PROMPT: Will you output all of the data below exactly, omitting the images?

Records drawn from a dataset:
_ _ _ _ _ _ _

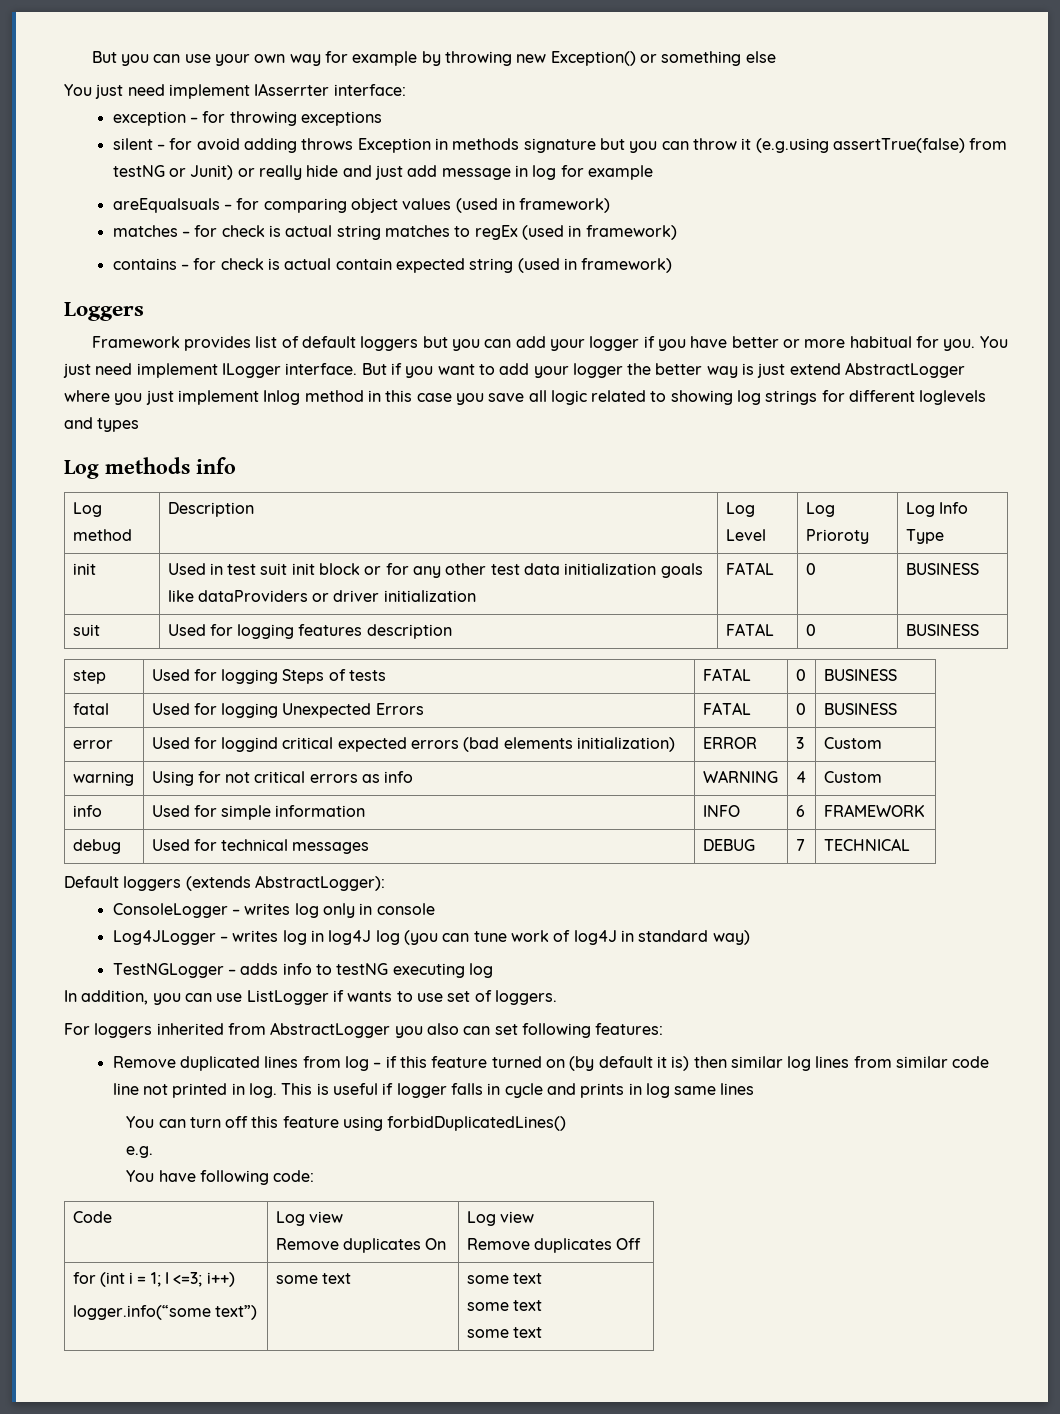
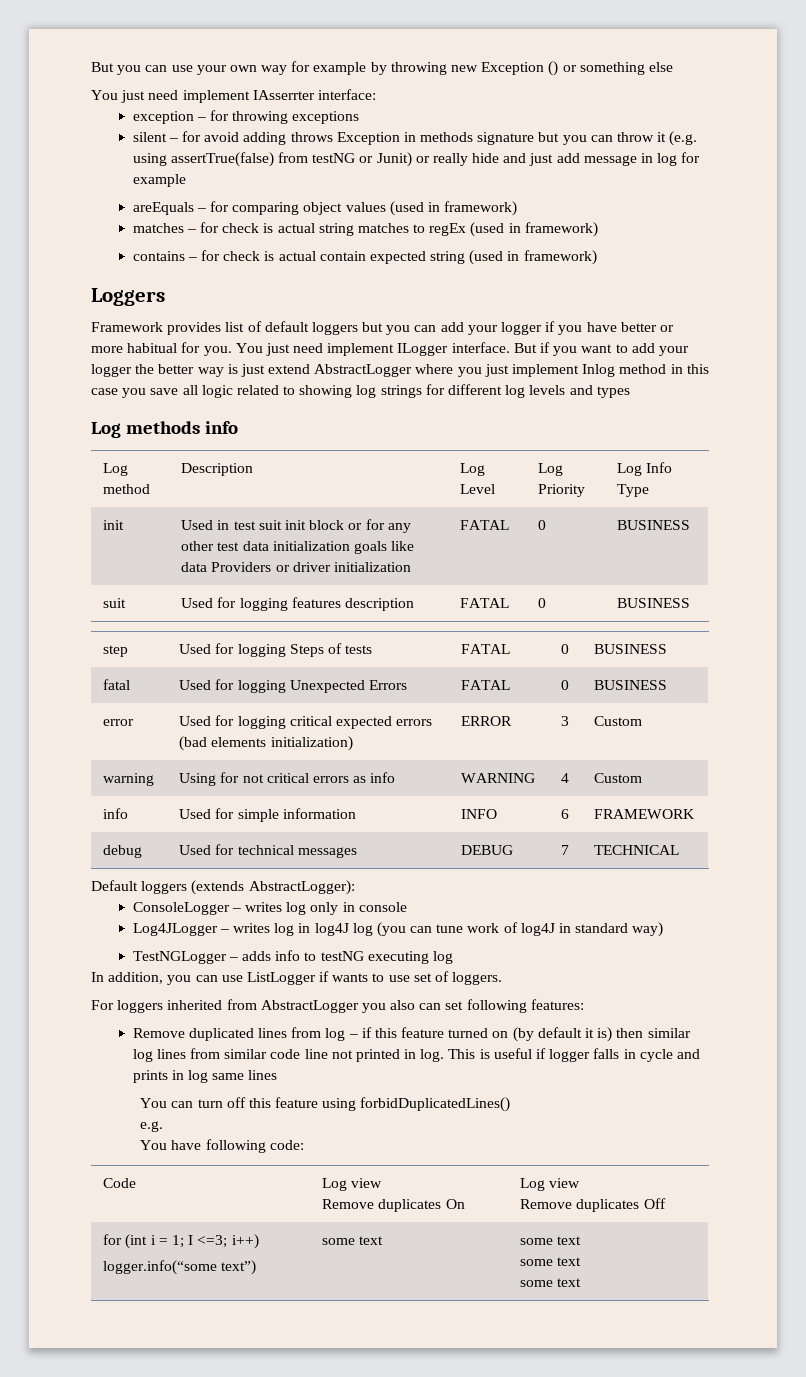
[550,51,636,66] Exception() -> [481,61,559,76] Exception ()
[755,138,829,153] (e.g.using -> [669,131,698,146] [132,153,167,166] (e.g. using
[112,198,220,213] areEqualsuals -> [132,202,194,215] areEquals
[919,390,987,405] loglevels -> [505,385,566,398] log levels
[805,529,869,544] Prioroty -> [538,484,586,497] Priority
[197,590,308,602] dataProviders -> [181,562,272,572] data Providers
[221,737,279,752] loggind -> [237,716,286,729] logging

_ _ _ _ _ _ _

EXERCISE ANSWER:
[550,51,636,66] Exception() -> [481,61,559,76] Exception ()
[755,138,829,153] (e.g.using -> [669,131,698,146] [132,153,167,166] (e.g. using
[112,198,220,213] areEqualsuals -> [132,202,194,215] areEquals
[919,390,987,405] loglevels -> [505,385,566,398] log levels
[805,529,869,544] Prioroty -> [538,484,586,497] Priority
[197,590,308,602] dataProviders -> [181,562,272,572] data Providers
[221,737,279,752] loggind -> [237,716,286,729] logging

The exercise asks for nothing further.